## EXPLORE THE MATERIAL
a – In the podcast excerpt on shorter work weeks, who is quoted as saying that a four day work week may become the standard?
b – Decide whether each statement below agrees with the podcast excerpt on shorter work weeks, and give the text's deciding words for each one. (i) Bill Gates predicted a work week of two to three days within a decade. (ii) Peter Diamandis says he gets up at about 7am. (iii) Jamie Dimon said future generations may work four days weekly.
c – Extend the podcast excerpt on shorter work weeks beyond its final line.

## PASSAGE TO READ
..............................

Heads up on this podcast. But hey, it's been so fun.
Peter Diamandis
Yeah, well, you got two minute heads up and IMOD got 30 seconds. So there you go. All right. But I love having brilliant people around us that we can have these conversations with. Yeah, I put in a good 20 hours. Yeah. All right. I want to have a conversation about this. Maybe a little bit of a debate here. So Eric Wan, the CEO of Zoom, said we're heading towards a three day work week that will come on the heels of AI. Let me give you a few other quotes here. So Bill Gates, his quote is a reduced work week to two to three days will happen within a decade. Jensen has had a four day work week may become the standard. Jamie Dimon from JP Morgan has said future generations may work 3.5 days weekly. I like the 0.5. You know, didn't want to say 3, didn't want to say 4. 3.5 thoughts on this? I mean, you know, Dave, you and I are talking about 997. I don't know about you, but I am working. Actually I get up about 5am so I'm more like 6am to 8pm yeah, seven days a week. It's exciting. I don't want to let a day go. It's like this is fun. Three day work week.
Dave Blunden
Yeah, I totally agree. I mean it's just hard not to work constantly because it is fun like you said. But there's so much, I mean just keeping up with everything going on consumes a full week work week and then you have to produce on top of that. So I'm seeing a lot of divergence here. You've got all these people that I know around here that are working996,997 just is crazy. And then we're predicting that workloads will go down for everybody outside the building, apparently. But it's not clear to me how that works. Like if, if I'm doing something and then AI can do it better, why would I be doing it three days a week? You know, what does that, what does that achieve? So I don't know, you guys.

..............................

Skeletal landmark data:

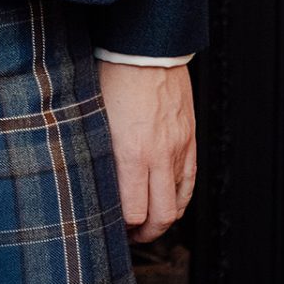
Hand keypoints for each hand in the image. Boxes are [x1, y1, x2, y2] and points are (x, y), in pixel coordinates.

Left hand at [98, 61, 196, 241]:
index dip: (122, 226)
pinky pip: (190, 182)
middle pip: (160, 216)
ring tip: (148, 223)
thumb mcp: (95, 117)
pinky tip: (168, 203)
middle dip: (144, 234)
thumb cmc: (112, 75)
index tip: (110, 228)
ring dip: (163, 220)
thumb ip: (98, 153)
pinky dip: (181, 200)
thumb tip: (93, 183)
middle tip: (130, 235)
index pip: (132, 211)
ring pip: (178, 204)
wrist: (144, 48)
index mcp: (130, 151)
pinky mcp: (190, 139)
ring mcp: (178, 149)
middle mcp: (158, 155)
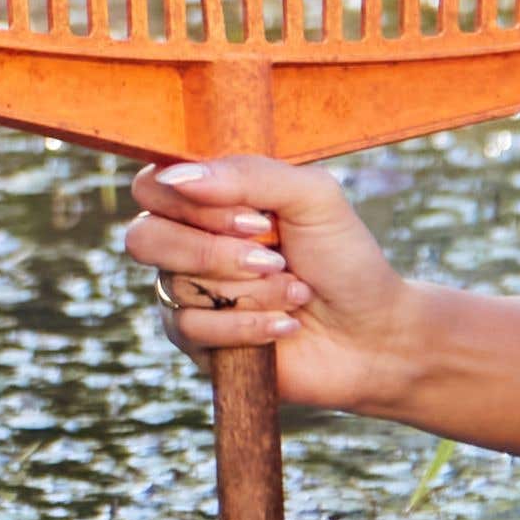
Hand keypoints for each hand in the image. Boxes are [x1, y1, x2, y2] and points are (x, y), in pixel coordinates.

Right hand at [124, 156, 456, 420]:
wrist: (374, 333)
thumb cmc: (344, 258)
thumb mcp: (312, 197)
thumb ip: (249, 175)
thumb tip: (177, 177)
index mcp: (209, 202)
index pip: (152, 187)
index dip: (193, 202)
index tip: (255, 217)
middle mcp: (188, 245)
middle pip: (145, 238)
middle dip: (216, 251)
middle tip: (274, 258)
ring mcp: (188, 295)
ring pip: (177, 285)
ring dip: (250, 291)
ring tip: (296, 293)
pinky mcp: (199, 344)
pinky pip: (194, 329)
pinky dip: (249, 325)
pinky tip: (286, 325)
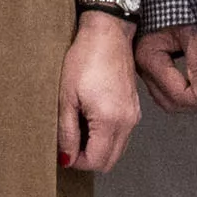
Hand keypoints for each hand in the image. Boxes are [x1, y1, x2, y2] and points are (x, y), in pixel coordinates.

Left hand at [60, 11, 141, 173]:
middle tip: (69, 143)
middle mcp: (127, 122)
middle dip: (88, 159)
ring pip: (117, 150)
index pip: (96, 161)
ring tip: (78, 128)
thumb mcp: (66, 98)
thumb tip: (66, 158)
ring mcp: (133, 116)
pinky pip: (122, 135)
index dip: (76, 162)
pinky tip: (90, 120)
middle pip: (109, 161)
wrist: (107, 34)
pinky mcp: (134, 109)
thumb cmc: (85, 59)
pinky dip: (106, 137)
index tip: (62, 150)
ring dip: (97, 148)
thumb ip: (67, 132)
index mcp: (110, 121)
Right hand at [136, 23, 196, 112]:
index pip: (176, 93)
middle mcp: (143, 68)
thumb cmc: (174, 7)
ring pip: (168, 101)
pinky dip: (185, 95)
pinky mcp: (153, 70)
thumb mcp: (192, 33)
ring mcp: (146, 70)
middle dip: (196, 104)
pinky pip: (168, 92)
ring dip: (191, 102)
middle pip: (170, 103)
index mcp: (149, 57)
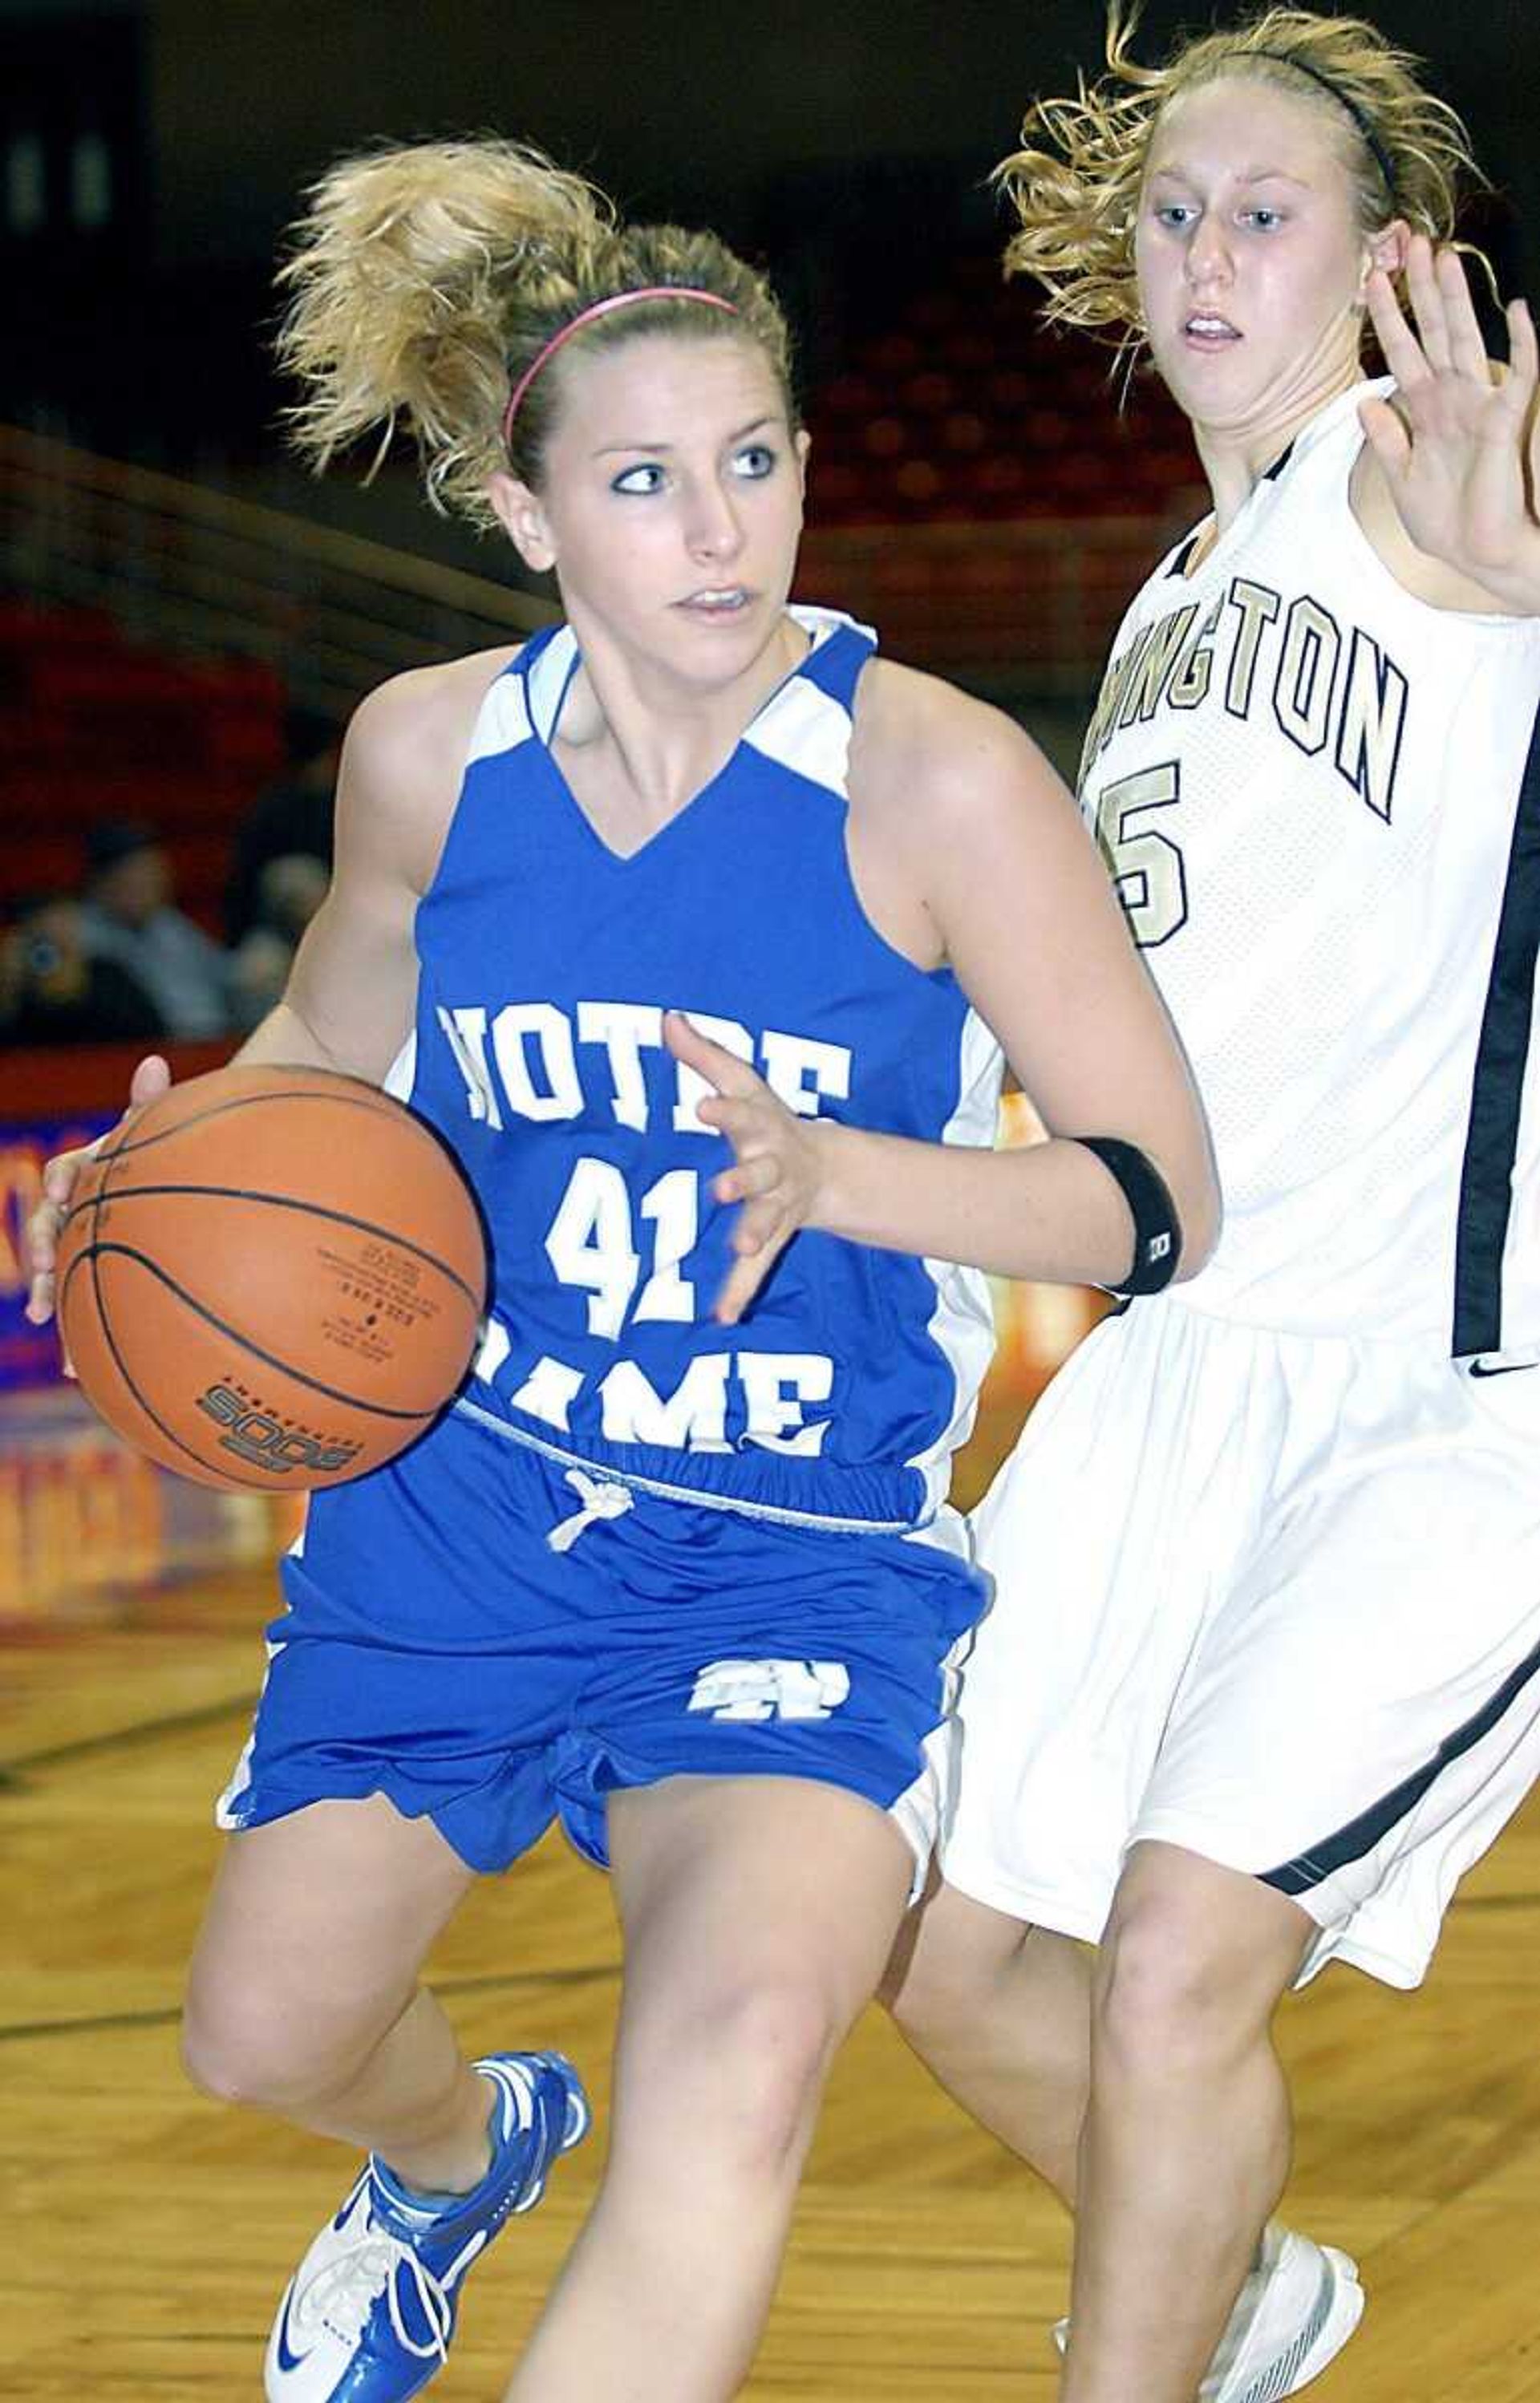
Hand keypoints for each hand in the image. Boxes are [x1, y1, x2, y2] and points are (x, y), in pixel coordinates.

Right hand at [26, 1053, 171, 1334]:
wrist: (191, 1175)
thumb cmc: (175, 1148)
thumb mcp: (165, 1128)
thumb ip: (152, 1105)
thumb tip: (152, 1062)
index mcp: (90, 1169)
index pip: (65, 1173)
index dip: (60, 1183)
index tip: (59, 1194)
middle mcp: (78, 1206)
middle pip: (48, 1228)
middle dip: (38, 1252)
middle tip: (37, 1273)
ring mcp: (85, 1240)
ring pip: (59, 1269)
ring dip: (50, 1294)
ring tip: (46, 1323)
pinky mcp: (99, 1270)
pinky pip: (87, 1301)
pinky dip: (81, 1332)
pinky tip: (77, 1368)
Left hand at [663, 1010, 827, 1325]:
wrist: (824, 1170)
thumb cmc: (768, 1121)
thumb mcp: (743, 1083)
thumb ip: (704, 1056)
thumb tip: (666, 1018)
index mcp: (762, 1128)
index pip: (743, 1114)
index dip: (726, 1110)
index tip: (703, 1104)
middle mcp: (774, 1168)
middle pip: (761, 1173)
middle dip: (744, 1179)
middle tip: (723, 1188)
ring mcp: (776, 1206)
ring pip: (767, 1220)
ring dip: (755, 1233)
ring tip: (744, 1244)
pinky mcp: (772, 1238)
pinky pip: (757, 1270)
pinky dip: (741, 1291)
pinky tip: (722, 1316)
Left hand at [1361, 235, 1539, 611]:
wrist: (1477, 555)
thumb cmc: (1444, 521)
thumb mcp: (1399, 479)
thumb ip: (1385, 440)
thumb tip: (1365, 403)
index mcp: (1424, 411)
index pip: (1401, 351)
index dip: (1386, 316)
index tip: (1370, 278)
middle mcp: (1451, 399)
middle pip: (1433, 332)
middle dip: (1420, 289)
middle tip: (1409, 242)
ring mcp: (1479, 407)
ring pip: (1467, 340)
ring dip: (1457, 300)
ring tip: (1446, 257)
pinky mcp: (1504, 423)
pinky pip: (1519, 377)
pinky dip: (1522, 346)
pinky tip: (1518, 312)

..............................

## RESPONSES BY ITEM NUMBER
a – Jensen.

b –
(i) Yes: "a reduced work week to two to three days will happen within a decade"
(ii) No: "Actually I get up about 5am"
(iii) No: "future generations may work 3.5 days weekly"

c –
Brian Elliott
If a human is providing like economic value, that's driving up the value of the company and it has some relation to the amount of input that they put in. They're probably going to work as much as the company will force them to work. Right? Like five days, six days, seven days. Because they're ultimately competing with some other firm. So either they don't need the human at all or they can have somebody for five, six, seven days a week. And so the in between doesn't really make sense because you're competing against other folks that aren't going to make similar decisions.
Peter Diamandis
Imad, what's your thought?
Imad Mustaq
They're all going to get government jobs. I mean seriously, like again, humans will have negative value in cognitive labor in a few years.
Peter Diamandis
You've said that. I want you to double down on that conversation. It's a really important concept where humans have negative value in the equation. What does that mean?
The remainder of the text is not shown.